What other squad could afford to play Ross Byrne in the pivotal out-half slot in the absence of Johnny Sexton, as they did in the Champions Cup against Montpellier at the RDS this season, while also selecting Schmidt’s choice as back up to Sexton in Carbery at full-back in the same game? The problem is, the clear message Schmidt carried from the last World Cup was the necessity to have three international quality players available to him for every position on the field. Three years on, he is a long way down the track towards achieving that goal for Japan 2019. His mission won’t be complete, however, until all 45 players identified are exposed to top-quality rugby on a regular basis. The only way that can be achieved is either by rotation within the province or by movement to another Irish base.
The key point of difference Leinster enjoy over their Irish rivals is the enviable conveyor belt of talent from their schools system on an annual basis. With an average of 21 players in a three-year cycle immersed in the respective provincial academies, the annual challenge for Munster is in sourcing seven players of sufficient quality to justify inclusion in the program.

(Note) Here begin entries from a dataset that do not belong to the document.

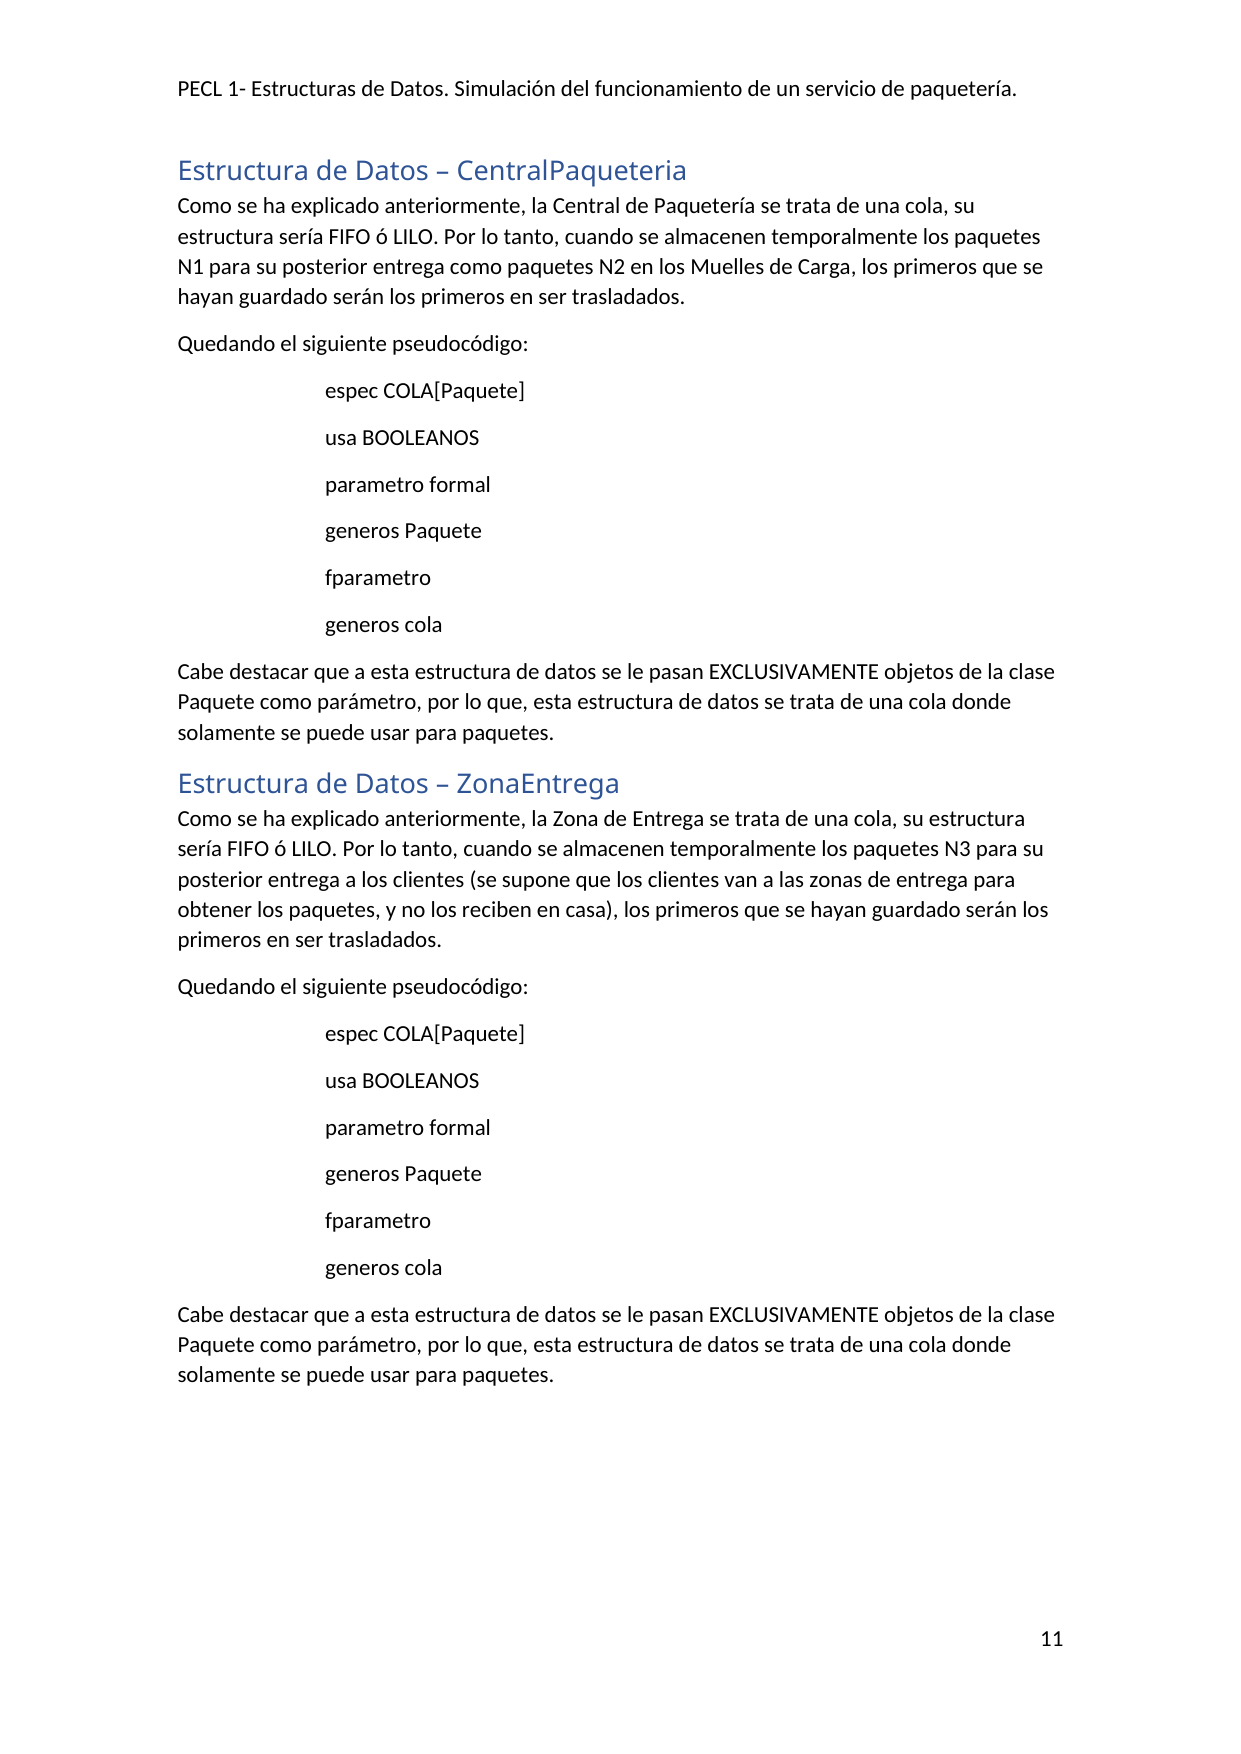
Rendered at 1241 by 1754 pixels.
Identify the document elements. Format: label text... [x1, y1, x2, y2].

text Quedando el siguiente pseudocódigo: [177, 329, 1063, 357]
text Cabe destacar que a esta estructura de datos se le pasan EXCLUSIVAMENTE objetos de la clase Paquete como parámetro, por lo que, esta estructura de datos se trata de una cola donde solamente se puede usar para paquetes. [177, 657, 1063, 746]
text usa BOOLEANOS [325, 1066, 1063, 1094]
subtitle Estructura de Datos – ZonaEntrega [177, 764, 1063, 801]
text espec COLA[Paquete] [325, 376, 1063, 404]
text generos cola [325, 1253, 1063, 1281]
text parametro formal [325, 1113, 1063, 1141]
text generos Paquete [325, 1159, 1063, 1187]
text usa BOOLEANOS [325, 423, 1063, 451]
text fparametro [325, 563, 1063, 591]
text parametro formal [325, 470, 1063, 498]
text Cabe destacar que a esta estructura de datos se le pasan EXCLUSIVAMENTE objetos de la clase Paquete como parámetro, por lo que, esta estructura de datos se trata de una cola donde solamente se puede usar para paquetes. [177, 1300, 1063, 1388]
text generos cola [325, 610, 1063, 638]
text generos Paquete [325, 517, 1063, 544]
text espec COLA[Paquete] [325, 1019, 1063, 1047]
text Quedando el siguiente pseudocódigo: [177, 972, 1063, 1000]
text fparametro [325, 1206, 1063, 1234]
subtitle Estructura de Datos – CentralPaqueteria [177, 152, 1063, 189]
text Como se ha explicado anteriormente, la Zona de Entrega se trata de una cola, su estructura sería FIFO ó LILO. Por lo tanto, cuando se almacenen temporalmente los paquetes N3 para su posterior entrega a los clientes (se supone que los clientes van a las zonas de entrega para obtener los paquetes, y no los reciben en casa), los primeros que se hayan guardado serán los primeros en ser trasladados. [177, 804, 1063, 953]
text Como se ha explicado anteriormente, la Central de Paquetería se trata de una cola, su estructura sería FIFO ó LILO. Por lo tanto, cuando se almacenen temporalmente los paquetes N1 para su posterior entrega como paquetes N2 en los Muelles de Carga, los primeros que se hayan guardado serán los primeros en ser trasladados. [177, 192, 1063, 310]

For Leinster, that challenge comes down to which of the promising players they have been tracking must be excluded. Some who fail to make the cut are happy to take their chances with other provincial academies and Leinster have no issue with that.

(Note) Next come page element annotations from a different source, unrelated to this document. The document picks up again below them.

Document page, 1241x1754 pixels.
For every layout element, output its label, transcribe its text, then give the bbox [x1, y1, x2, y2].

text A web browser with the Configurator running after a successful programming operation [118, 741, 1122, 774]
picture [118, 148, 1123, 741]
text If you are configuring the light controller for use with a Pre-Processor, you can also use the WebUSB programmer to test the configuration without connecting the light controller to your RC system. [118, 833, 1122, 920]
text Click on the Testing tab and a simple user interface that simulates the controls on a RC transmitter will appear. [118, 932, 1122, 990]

The problem arises when it comes to frontline players, such as Jordi Murphy, Andrew Conway, Carbery, and Byrne, all of whom have the capacity to deliver on big European days. They are enticed elsewhere with the promise of more game time, which, in turn, will prepare them better for the demands of international rugby. Conway made that choice freely and his transfer has paid dividends for Munster and Ireland.
The speculation surrounding a move of either Carbery or Byrne to Ulster is different. If you have serious aspirations of conquering Europe, then you need at least two top drawer No 10s to direct operations.

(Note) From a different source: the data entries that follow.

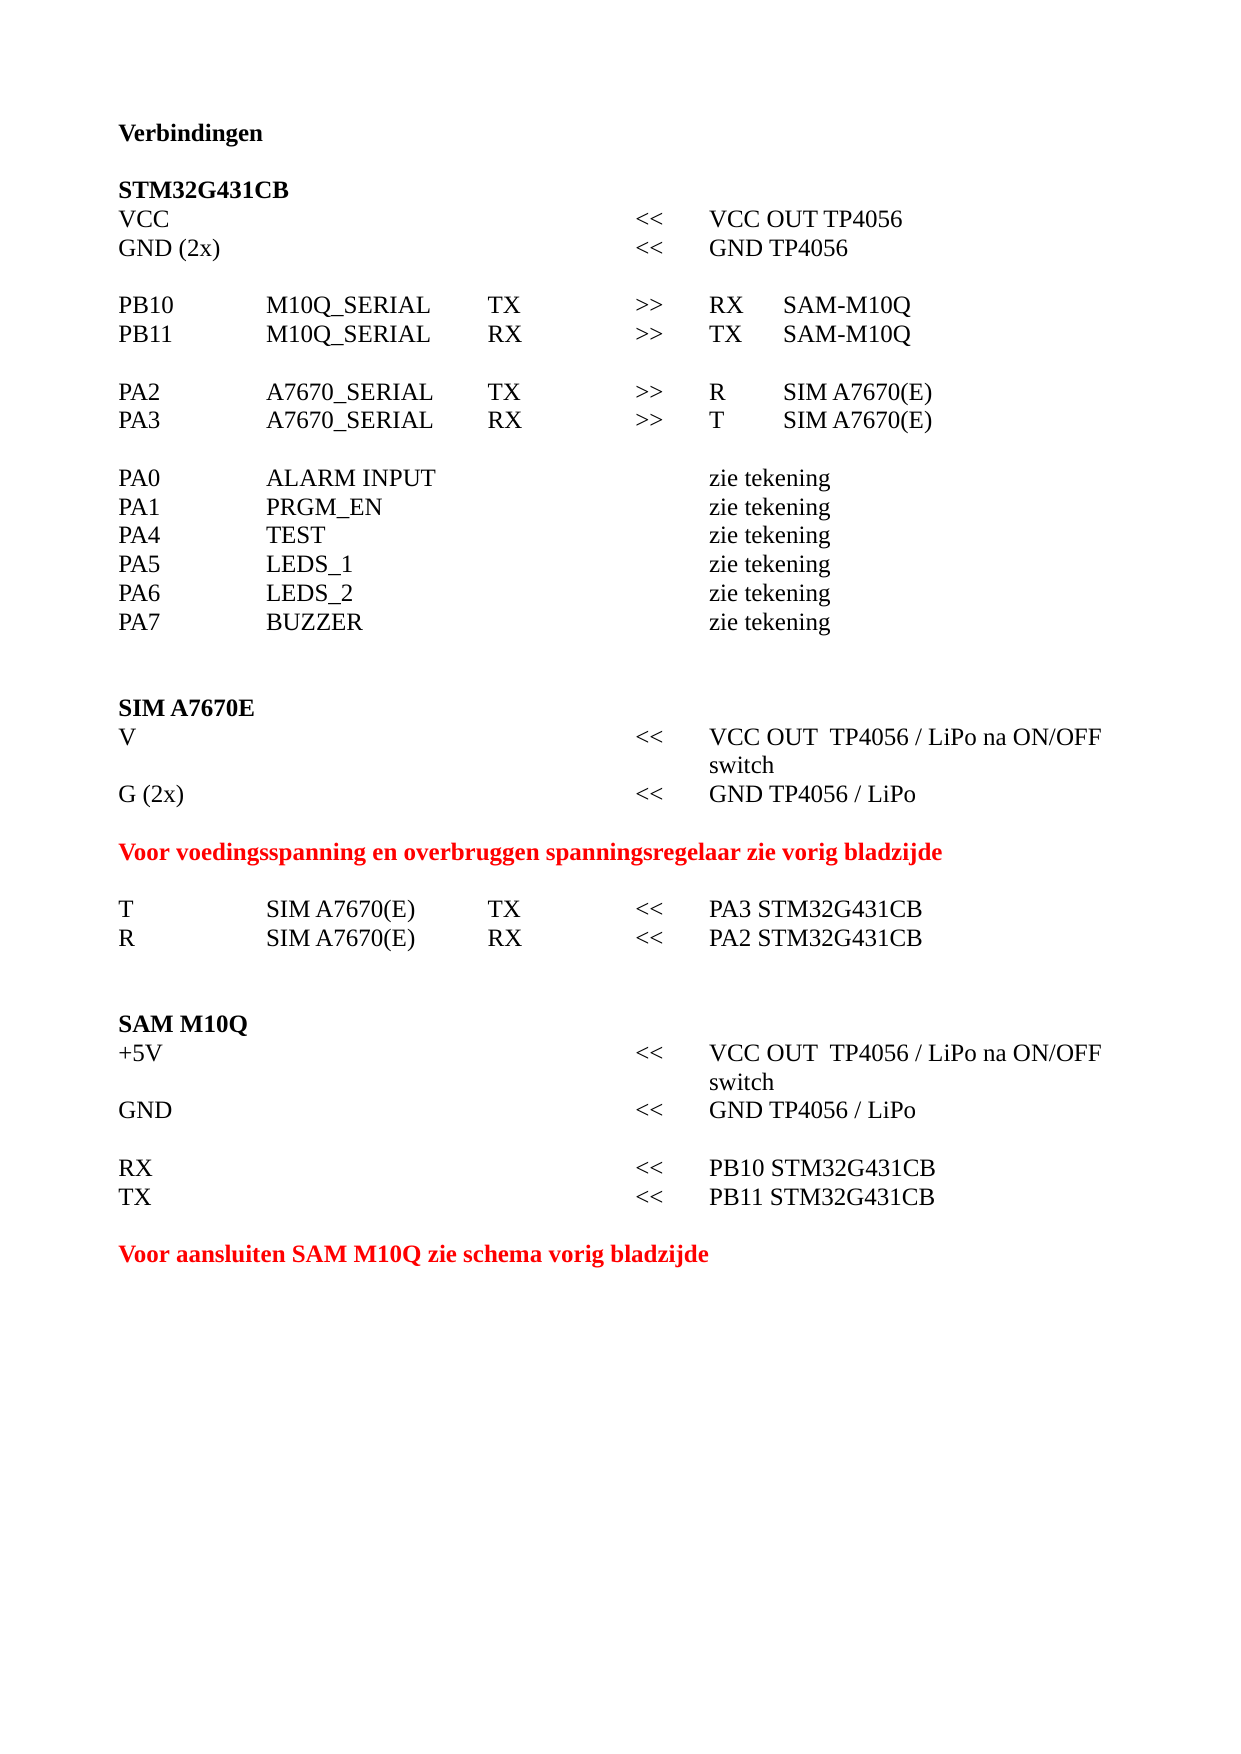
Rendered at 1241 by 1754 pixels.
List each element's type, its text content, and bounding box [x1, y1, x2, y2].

text Verbindingen [118, 118, 1122, 147]
text Voor voedingsspanning en overbruggen spanningsregelaar zie vorig bladzijde [118, 837, 1122, 866]
text T SIM A7670(E) TX << PA3 STM32G431CB [118, 894, 1122, 923]
text TX << PB11 STM32G431CB [118, 1182, 1122, 1211]
text PA6 LEDS_2 zie tekening [118, 578, 1122, 607]
text G (2x) << GND TP4056 / LiPo [118, 779, 1122, 808]
text PA1 PRGM_EN zie tekening [118, 492, 1122, 521]
text PA4 TEST zie tekening [118, 521, 1122, 549]
text PA7 BUZZER zie tekening [118, 607, 1122, 636]
text +5V << VCC OUT TP4056 / LiPo na ON/OFF switch [118, 1038, 1122, 1096]
text STM32G431CB [118, 176, 1122, 204]
text SAM M10Q [118, 1009, 1122, 1038]
text GND << GND TP4056 / LiPo [118, 1096, 1122, 1124]
text PA2 A7670_SERIAL TX >> R SIM A7670(E) [118, 377, 1122, 406]
text PA5 LEDS_1 zie tekening [118, 549, 1122, 578]
text PB11 M10Q_SERIAL RX >> TX SAM-M10Q [118, 319, 1122, 348]
text V << VCC OUT TP4056 / LiPo na ON/OFF switch [118, 722, 1122, 779]
text Voor aansluiten SAM M10Q zie schema vorig bladzijde [118, 1239, 1122, 1268]
text PA0 ALARM INPUT zie tekening [118, 463, 1122, 492]
text GND (2x) << GND TP4056 [118, 233, 1122, 262]
text PB10 M10Q_SERIAL TX >> RX SAM-M10Q [118, 291, 1122, 319]
text PA3 A7670_SERIAL RX >> T SIM A7670(E) [118, 406, 1122, 434]
text SIM A7670E [118, 693, 1122, 722]
text RX << PB10 STM32G431CB [118, 1153, 1122, 1182]
text VCC << VCC OUT TP4056 [118, 204, 1122, 233]
text R SIM A7670(E) RX << PA2 STM32G431CB [118, 923, 1122, 952]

On that front, it is no coincidence that both Leinster and Racing 92 — who have three international No 10s at their disposal in Dan Carter, Pat Lambie, and Remi Tales — will contest the Champions Cup decider.
Why should Leinster be pressured into diluting their resources just because another Irish province is struggling to cope? Why should they aid a rival competing in the same competition? It wouldn’t happen in any other professional sport.
The difference here is that the IRFU pays the majority of the bills and the national team is the main revenue generator for the governing body. It makes for good governance that the Irish team is given the best chance to succeed even if, at times, it’s at the expense of the provinces.
On the back of cancelling the contracts of Paddy Jackson and Stuart Olding, Ulster are clearly the favoured destination of the IRFU for one of Leinster’s key playmakers, despite both Munster or Connacht both making a strong case for consideration.
The bottom line, however, is the player must retain the right to choose where he wants to play, without ramifications. From the province’s perspective, a player who doesn’t want to be part of your squad is not worth having in the first place.
We have no indication for how long Sexton intends to play after the 2019 World Cup, but Leinster already have their succession plan in place and that revolves around keeping both Carbery and Byrne in their ranks. With the likelihood that Sexton and Carbery will be required by Schmidt for large tracts of next season, Byrne becomes an even more important player for Leo Cullen.
One potential solution is for the IRFU to sanction a loan deal, where the player could benefit from having more game time elsewhere while Leinster would be guaranteed getting him back once Sexton retires.
At least both provinces would benefit from that scenario.